Full marks to Jay Bilas.

The Duke-educated former hoopster who now earns a paycheck from ESPN just showed how hypocritical it is for the NCAA to dig into the financial doings of players like Johnny Manziel.

Here's what NCAA by-law 12.5.2.1 says about student jocks and ancillary income as a fruit of their athletic endeavors:

After becoming a student-athlete, an individual shall not be eligible for participation in intercollegiate athletics if the individual:

(a) Accepts any remuneration for or permits the use of his or her name or picture to advertise, recommend or promote directly the sale or use of a commercial product or service of any kind; or

(b) Receives remuneration for endorsing a commercial product or service through the individual's use of such product or service.

Here's what Bilas found when he went to the NCAA online store and punched in names like Manziel's:

Bilas Twitter

Bilas did searches at the store with the names of other student-athletes who are currently prominent in football and basketball. As he found in the Manziel search, the only difference between an authentic jersey and those the NCAA store sold was that the player's name was missing. However, that detail doesn't seem to impact sales.

No wonder the NCAA is sweating the Ed O'Bannon lawsuit. And they should be.

And how did that bastion of amateurism react to the Bilas searches?

They removed the search function.

Isn't that an institutional version of someone like Manziel signing autographs in a hotel room, taking a wad of dosh from a broker, and then saying, "This didn't happen"?

Look, we get it. The NCAA is responsible for doling out proceeds to Ohio University as well as The Ohio State University and to Texas A&M-Corpus Christi as well as Texas A&M. Most collegiate athletic budgets aren't stockpiling cash like the big boys.
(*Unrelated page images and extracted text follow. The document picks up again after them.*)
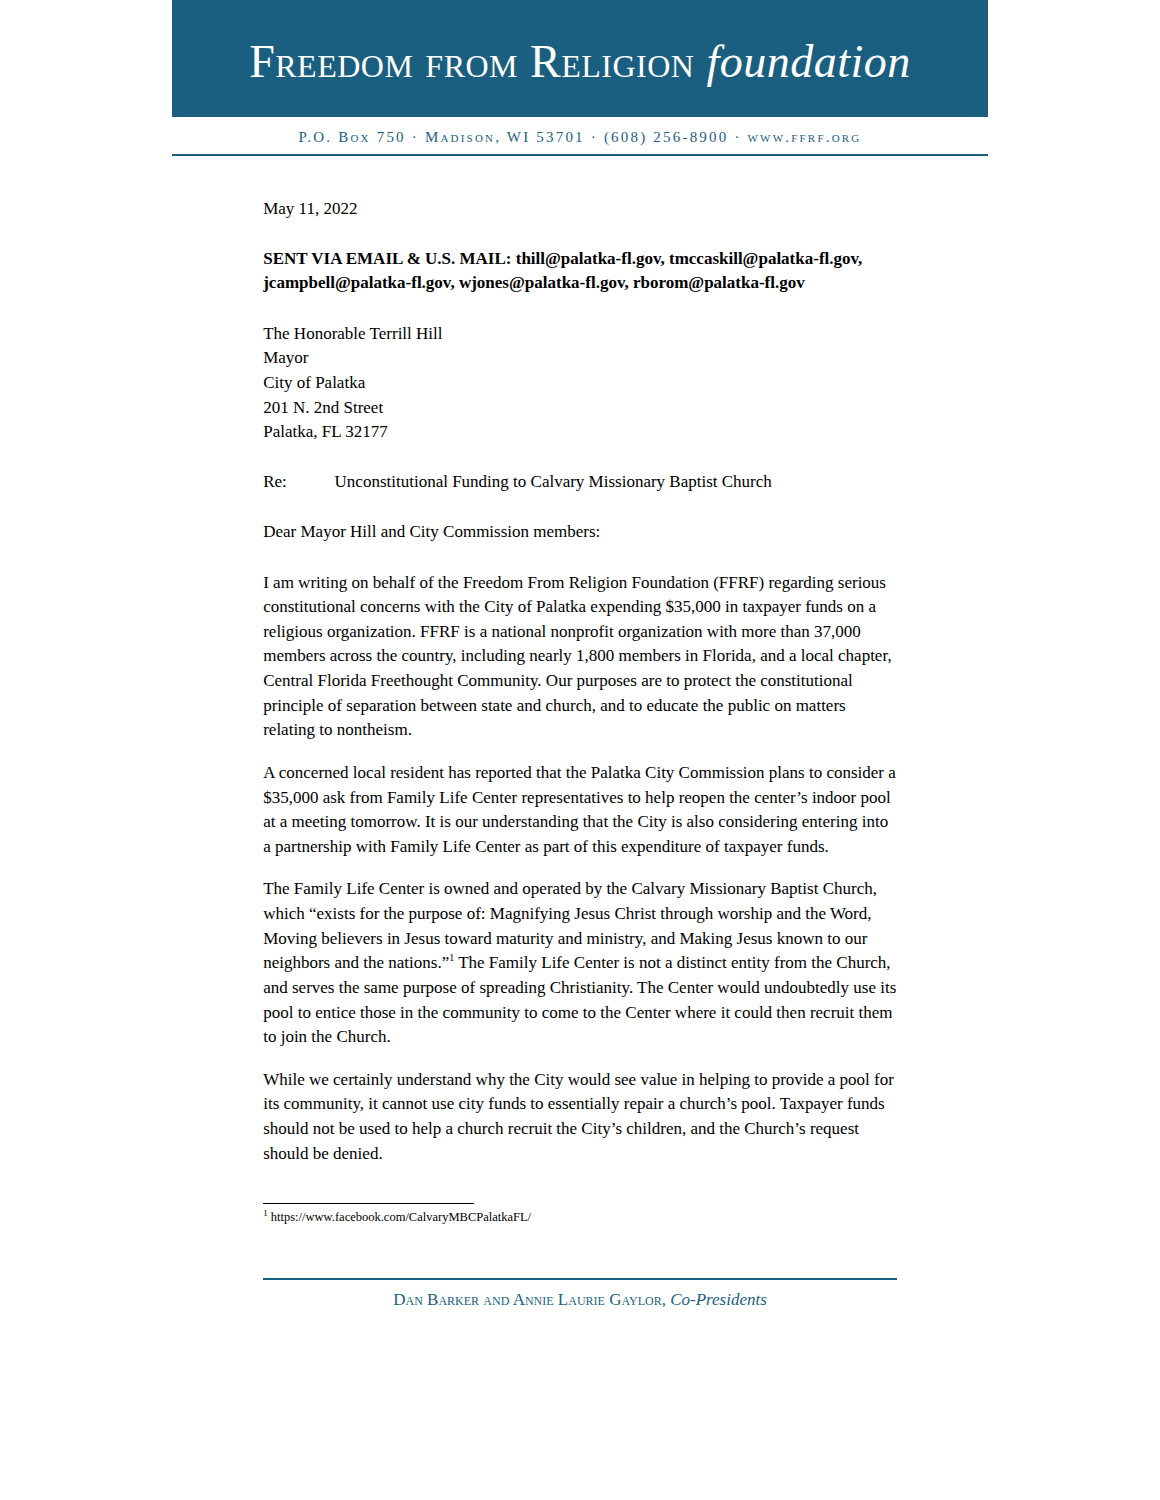Freedom from Religion foundation
P.O. Box 750 · Madison, WI 53701 · (608) 256-8900 · www.ffrf.org
May 11, 2022
SENT VIA EMAIL & U.S. MAIL: thill@palatka-fl.gov, tmccaskill@palatka-fl.gov, jcampbell@palatka-fl.gov, wjones@palatka-fl.gov, rborom@palatka-fl.gov
The Honorable Terrill Hill
Mayor
City of Palatka
201 N. 2nd Street
Palatka, FL 32177
Re: Unconstitutional Funding to Calvary Missionary Baptist Church
Dear Mayor Hill and City Commission members:
I am writing on behalf of the Freedom From Religion Foundation (FFRF) regarding serious constitutional concerns with the City of Palatka expending $35,000 in taxpayer funds on a religious organization. FFRF is a national nonprofit organization with more than 37,000 members across the country, including nearly 1,800 members in Florida, and a local chapter, Central Florida Freethought Community. Our purposes are to protect the constitutional principle of separation between state and church, and to educate the public on matters relating to nontheism.
A concerned local resident has reported that the Palatka City Commission plans to consider a $35,000 ask from Family Life Center representatives to help reopen the center’s indoor pool at a meeting tomorrow. It is our understanding that the City is also considering entering into a partnership with Family Life Center as part of this expenditure of taxpayer funds.
The Family Life Center is owned and operated by the Calvary Missionary Baptist Church, which “exists for the purpose of: Magnifying Jesus Christ through worship and the Word, Moving believers in Jesus toward maturity and ministry, and Making Jesus known to our neighbors and the nations.”1 The Family Life Center is not a distinct entity from the Church, and serves the same purpose of spreading Christianity. The Center would undoubtedly use its pool to entice those in the community to come to the Center where it could then recruit them to join the Church.
While we certainly understand why the City would see value in helping to provide a pool for its community, it cannot use city funds to essentially repair a church’s pool. Taxpayer funds should not be used to help a church recruit the City’s children, and the Church’s request should be denied.
1 https://www.facebook.com/CalvaryMBCPalatkaFL/
Dan Barker and Annie Laurie Gaylor, Co-Presidents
For every Manziel, there are hundreds of scholarship athletes from Southwest Nowhere State who are racking up expenses for their schools.

But shouldn't some sort of allowance be made for the elite athletes whose very presence adds to those coffers?

And shouldn't the NCAA at least acknowledge that this discrepancy exists instead of deleting a search function and looking like a cockroach scurrying for another patch of darkness?

Until they do, investigations like the one they're about to deploy against Manziel will appear to be more like a shakedown.